--- START ---

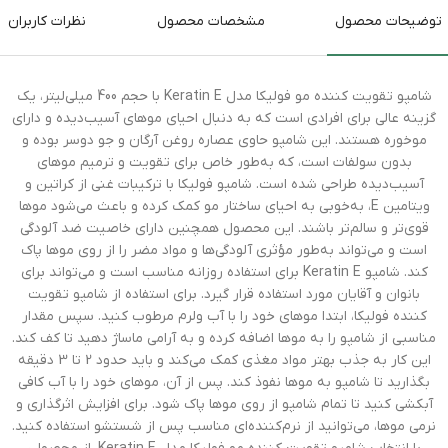
توضیحات محصول
مشخصات محصول
نظرات کاربران
شامپو تقویت کننده مو فولیکا مدل Keratin E با حجم 400 میلی‌لیتر، یک
گزینه عالی برای افرادی است که به دنبال احیای موهای آسیب‌دیده و دارای
موخوره هستند. این شامپو حاوی عصاره روغن آرگان و جو دوسر بوده و
بدون سولفات است، که به‌طور خاص برای تقویت و ترمیم موهای
آسیب‌دیده طراحی شده است. شامپو فولیکا با ترکیبات غنی از کراتین و
ویتامین E، به‌خوبی به احیای ساختار مو کمک کرده و باعث می‌شود موها
قوی‌تر و سالم‌تر باشند. این محصول همچنین دارای خاصیت ضد آلودگی
است و می‌تواند به‌طور مؤثری آلودگی‌ها و مواد مضر را از روی موها پاک
کند. شامپو Keratin E برای استفاده روزانه مناسب است و می‌تواند برای
بانوان و آقایان مورد استفاده قرار گیرد. برای استفاده از شامپو تقویت
کننده فولیکا، ابتدا موهای خود را با آب ولرم مرطوب کنید. سپس مقدار
مناسبی از شامپو را به موها اضافه کرده و به آرامی ماساژ دهید تا کف کند.
این کار به جذب بهتر مواد مغذی کمک می‌کند و باید حدود 2 تا 3 دقیقه
بگذارید تا شامپو به موها نفوذ کند. پس از آن، موهای خود را با آب کافی
آبکشی کنید تا تمام شامپو از روی موها پاک شود. برای افزایش اثرگذاری و
نرمی موها، می‌توانید از نرم‌کننده‌ای مناسب پس از شستشو استفاده کنید.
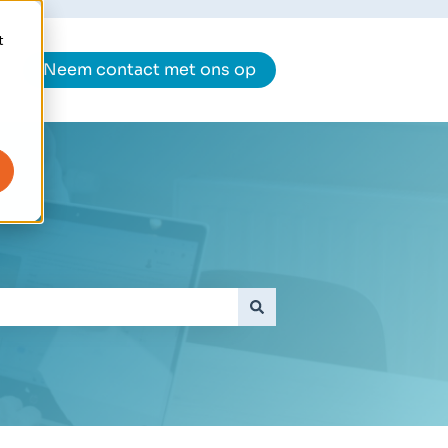
t
Neem contact met ons op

--- END ---

Work to be completed — How many lines in the material contain the string "Keratin"? Reply with the number and nothing else.

Written solution — 2